Das Problem für die SPD in Thüringen ist, dass sie das entscheidende halbe Prozent zu wenig verloren hat. Aber welchen Gaul reiten eigentlich die Grünen und was hat er vorher bekommen?
Diese ganze scheinheilige Debatte darüber, ob 25 Jahre nach dem Mauerfall die Linke einen Ministerpräsidenten stellen können sollen darf oder nicht ist absurd. Moralisch, ethisch, historisch macht es keinen Unterschied, ob die Linke unter der SPD regiert oder ob sie den MP stellt. Entweder ist beides falsch, oder nichts. Und da wir nun schon seit 1994 eine Tolerierung (Sachsen Anhalt) und seit 1998 ein Regieren der SPD mit der Linken bzw. PDS (Mecklenburg Vorpommern) auf Länderebene kennen, ist der Käse ja wohl gegessen, dieser Drops gelutscht usw.
Taktisch gesehen – und das ist ja eher mein Beruf – liegt das große Dilemma der Thüringer SPD vor allem darin, trotz beeindruckender und mit viel Liebe zum Detail eingefahrener Verluste, am Wahltag nicht genug verloren zu haben, um sauber aus dem Schneider zu sein. Nur wenn keine Regierungsmehrheit für Schwarz-Rot oder Rot-Rot-Grün zustande gekommen wäre, hätte die SPD entspannt die (kleine) Oppositionsrolle einnehmen dürfen, die ihr die Thüringer ganz deutlich zugeteilt haben. Dann hätte der Ball bei allen anderen im Feld gelegen und im schlimmsten Fall wäre es eben zu Neuwahlen gekommen. Da darf man das Volk aus meiner Sicht auch nicht aus der Verantwortung lassen.
Wenn das Volk instabilen Mist wählt, muss es eben so lange wählen, bis kein instabiler Mist mehr dabei rauskommt – das sind ja schließlich alles erwachsene Leute.
Wer die Thüringer SPD ein bisschen beobachtet erkennt, dass aus einer kleinen Menge Menschen mit dem gleichen Parteibuch nicht automatisch eine eingeschworene Gemeinschaft wird. Schlimme interne und seit nunmehr Jahrzehnten andauernde Feind- und Seilschaften haben die Partei an den Rand ihrer Existenz gebracht. Da mag die CDU im Land auch noch so arrogant und selbstverliebt regiert haben – Profit konnte die SPD weder in der Opposition noch in der Regierung daraus ziehen. Vor allem, weil sie sich selbst einfach nicht leiden kann. Und wie wir das aus jeder menschlichen Beziehung kennen, haben Personen mit solidem Selbsthass meist wenig Energie übrig, um andere zu lieben und für sich zu gewinnen.

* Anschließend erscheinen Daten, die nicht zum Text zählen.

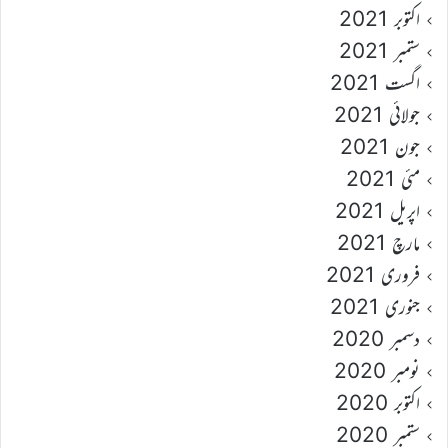
اکتوبر 2021
ستمبر 2021
اگست 2021
جولائی 2021
جون 2021
مئی 2021
اپریل 2021
مارچ 2021
فروری 2021
جنوری 2021
دسمبر 2020
نومبر 2020
اکتوبر 2020
ستمبر 2020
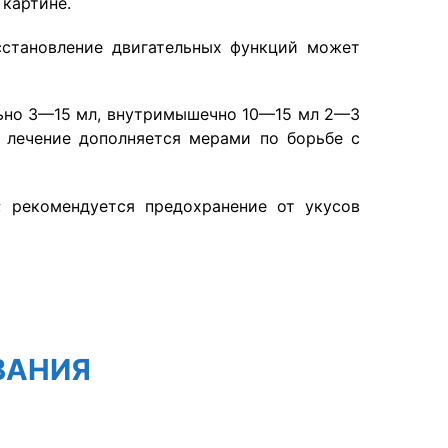
 картине.
осстановление двигательных функций может
льно 3—15 мл, внутримышечно 10—15 мл 2—3
 лечение дополняется мерами по борьбе с
 рекомендуется предохранение от укусов
ВАНИЯ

Jetzt also strebt der übrig gebliebene Rumpf der Partei ein Dreierbündnis mit einer Stimme Mehrheit an, in dem die SPD den beliebten Mittelplatz bekommt. Das kann man natürlich machen. Man kann es aber auch sein lassen. Ein Dilemma bleibt es in jedem Fall. Denn auch Schwarz-Rot hätte nur eine Stimme Mehrheit gehabt und ist in der SPD natürlich mindestens ebenso umstritten. Mit viel gutem Willen kann man also noch verstehen, dass die innere Verfasstheit es der Thüringer SPD verbat, aus dem aktuellen Desaster heraus noch einmal in den Wahlkampf ziehen zu müssen. Vor allem auch aus Mangel an Kandidaten. Einer wurde schon vorher abgesägt, die Zweite verbrannt und der Dritte wartet mal wieder lieber ab – vielleicht länger als es die Partei noch gibt, für die er kandidieren könnte.
Nun braucht man für ein Dreierbündnis aber drei. Und jetzt komme ich beim besten Willen nicht darauf, warum Die Grünen da mitmachen. Die hätten nun wirklich den allerschlankesten Abgang hinlegen können. Ein Hinweis des ungefähren Inhaltes „Sorry, aber das riecht nach Harakiri“ und alle hätten sofort genickt. Denn es riecht ja auch nach Harakiri. Wenn man Harakiri überhaupt riechen kann, dann hier. Also was kann es sein? Nach gründlicher Abwägung aller mir vorliegenden Informationen komme ich auf absolut nichts, was diese Partei in diesem Bündnis zu suchen hat. Selten erlebe ich mich wirklich ratlos vor mir selbst. Jetzt ist es soweit. Wer das Gras findet, das die dort geraucht haben, nur der findet auch den Schlüssel zu dieser Frage. Ich suche weiter.